◆ Vorgegebener Text ◆
========
Klagen zurückgezogen: Kompromiss zur Nutzung des Bürgerhauses in Sicht
Einigung in Waldesch: Lärmschutzmaßnahmen am Bürgerhaus beschlossen
Waldesch. Am 9. April fand vor dem Verwaltungsgericht Koblenz eine Verhandlung statt, in der die Verbandsgemeinde Rhein-Mosel und die Ortsgemeinde Waldesch als Beklagte vorgeladen wurden.
Zwei Anlieger hatten Klagen zum Glockenschlag der Kirche, der Vermietung des Bürgerhauses, Feuerwerken und Veranstaltungen rund um das Gelände des Bürgerhauses in der Ortsgemeinde Waldesch erhoben.
Im Verlauf der Verhandlung wurden jedoch alle vier Klagen von den Klägern zurückgenommen.
Darunter fiel auch die Klage zu einem vollständigen Nutzungsverbot für lärmstarke Veranstaltungen im Bürgerhaus Waldesch. Im Zuge eines Kompromisses hat sich die Ortsgemeinde Waldesch dazu bereit erklärt, die ohnehin vorgesehenen Sanierungen am Bürgerhaus zeitnah umzusetzen. Insbesondere durch einen Austausch der Fenster können damit bereits Lärmemissionen dauerhaft gesenkt werden. Zudem wird im Außenbereich ein überdachter Bereich geschaffen. Lärmemissionen durch Personen, die sich während laufenden Veranstaltungen zum Rauchen und Sprechen draußen treffen, werden dadurch zukünftig reduziert. Die Schallausbreitung wird durch eine Überdachung verringert.
========
◆ Arbeitsauftrag ◆
Fassen Sie den Absatz im Bericht zum Bürgerhaus Waldesch, der mit „Darunter fiel auch die Klage“ beginnt, als Stichpunktliste zusammen. Seine wesentlichen Fakten sollen erhalten bleiben.

◆ Vorgegebene Einträge ◆
========
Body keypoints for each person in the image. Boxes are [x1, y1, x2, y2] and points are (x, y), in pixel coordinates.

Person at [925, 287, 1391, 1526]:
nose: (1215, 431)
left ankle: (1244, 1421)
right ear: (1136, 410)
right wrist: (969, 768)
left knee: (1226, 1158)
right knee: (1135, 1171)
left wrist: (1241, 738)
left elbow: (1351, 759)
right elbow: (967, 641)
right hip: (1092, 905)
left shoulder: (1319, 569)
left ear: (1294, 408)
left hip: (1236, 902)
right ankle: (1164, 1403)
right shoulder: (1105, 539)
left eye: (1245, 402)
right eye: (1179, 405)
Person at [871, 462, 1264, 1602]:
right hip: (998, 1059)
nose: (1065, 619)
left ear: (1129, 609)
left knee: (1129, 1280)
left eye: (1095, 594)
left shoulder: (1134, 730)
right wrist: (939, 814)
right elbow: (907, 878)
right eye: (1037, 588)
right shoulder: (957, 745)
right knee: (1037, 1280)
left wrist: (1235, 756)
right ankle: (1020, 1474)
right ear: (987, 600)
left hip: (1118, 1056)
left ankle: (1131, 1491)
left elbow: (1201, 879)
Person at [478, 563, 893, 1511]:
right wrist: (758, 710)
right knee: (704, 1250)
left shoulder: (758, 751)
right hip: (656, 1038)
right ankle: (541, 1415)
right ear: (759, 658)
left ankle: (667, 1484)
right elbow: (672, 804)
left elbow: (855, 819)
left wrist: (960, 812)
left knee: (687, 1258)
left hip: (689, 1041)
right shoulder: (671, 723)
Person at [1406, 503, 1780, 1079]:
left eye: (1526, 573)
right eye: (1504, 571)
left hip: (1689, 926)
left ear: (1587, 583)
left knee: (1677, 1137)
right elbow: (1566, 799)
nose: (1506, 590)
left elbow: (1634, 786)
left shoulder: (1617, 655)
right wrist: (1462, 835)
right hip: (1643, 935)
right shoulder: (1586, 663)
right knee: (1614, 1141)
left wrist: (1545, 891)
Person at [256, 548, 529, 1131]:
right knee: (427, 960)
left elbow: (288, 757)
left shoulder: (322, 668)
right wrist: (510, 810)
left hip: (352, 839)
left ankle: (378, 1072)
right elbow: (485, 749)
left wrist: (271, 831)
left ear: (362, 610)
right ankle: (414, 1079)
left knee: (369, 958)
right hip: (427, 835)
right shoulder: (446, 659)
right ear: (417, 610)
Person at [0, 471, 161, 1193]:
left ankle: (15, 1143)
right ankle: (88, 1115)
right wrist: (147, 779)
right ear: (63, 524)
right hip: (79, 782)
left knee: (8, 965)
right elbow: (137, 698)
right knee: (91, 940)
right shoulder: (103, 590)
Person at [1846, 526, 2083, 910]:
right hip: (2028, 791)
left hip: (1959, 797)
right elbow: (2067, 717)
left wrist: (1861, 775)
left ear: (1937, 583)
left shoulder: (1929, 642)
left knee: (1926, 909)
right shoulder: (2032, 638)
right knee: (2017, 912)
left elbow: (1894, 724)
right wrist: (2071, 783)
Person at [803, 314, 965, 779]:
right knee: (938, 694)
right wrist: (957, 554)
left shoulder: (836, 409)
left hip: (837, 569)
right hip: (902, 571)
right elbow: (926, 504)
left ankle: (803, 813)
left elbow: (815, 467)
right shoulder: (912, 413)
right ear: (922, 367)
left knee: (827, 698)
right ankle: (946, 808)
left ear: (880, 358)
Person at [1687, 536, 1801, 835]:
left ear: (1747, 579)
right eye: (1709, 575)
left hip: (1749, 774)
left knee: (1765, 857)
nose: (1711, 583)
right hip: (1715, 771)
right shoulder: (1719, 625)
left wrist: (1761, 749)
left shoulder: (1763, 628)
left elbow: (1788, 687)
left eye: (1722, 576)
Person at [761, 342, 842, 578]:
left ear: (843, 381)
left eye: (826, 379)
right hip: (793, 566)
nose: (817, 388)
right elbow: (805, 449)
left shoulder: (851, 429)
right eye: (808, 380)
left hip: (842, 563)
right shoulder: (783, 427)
========
◆ Musterlösung ◆
- Zurückgenommen wurde auch die Klage auf ein vollständiges Nutzungsverbot für lärmstarke Veranstaltungen im Bürgerhaus Waldesch.
- Kompromiss: Die Ortsgemeinde Waldesch setzt die ohnehin vorgesehenen Sanierungen am Bürgerhaus zeitnah um.
- Vor allem der Austausch der Fenster senkt die Lärmemissionen dauerhaft.
- Im Außenbereich entsteht ein überdachter Bereich.
- Die Überdachung verringert die Schallausbreitung. Dadurch sinkt der Lärm von Personen, die während laufender Veranstaltungen draußen rauchen und sich unterhalten.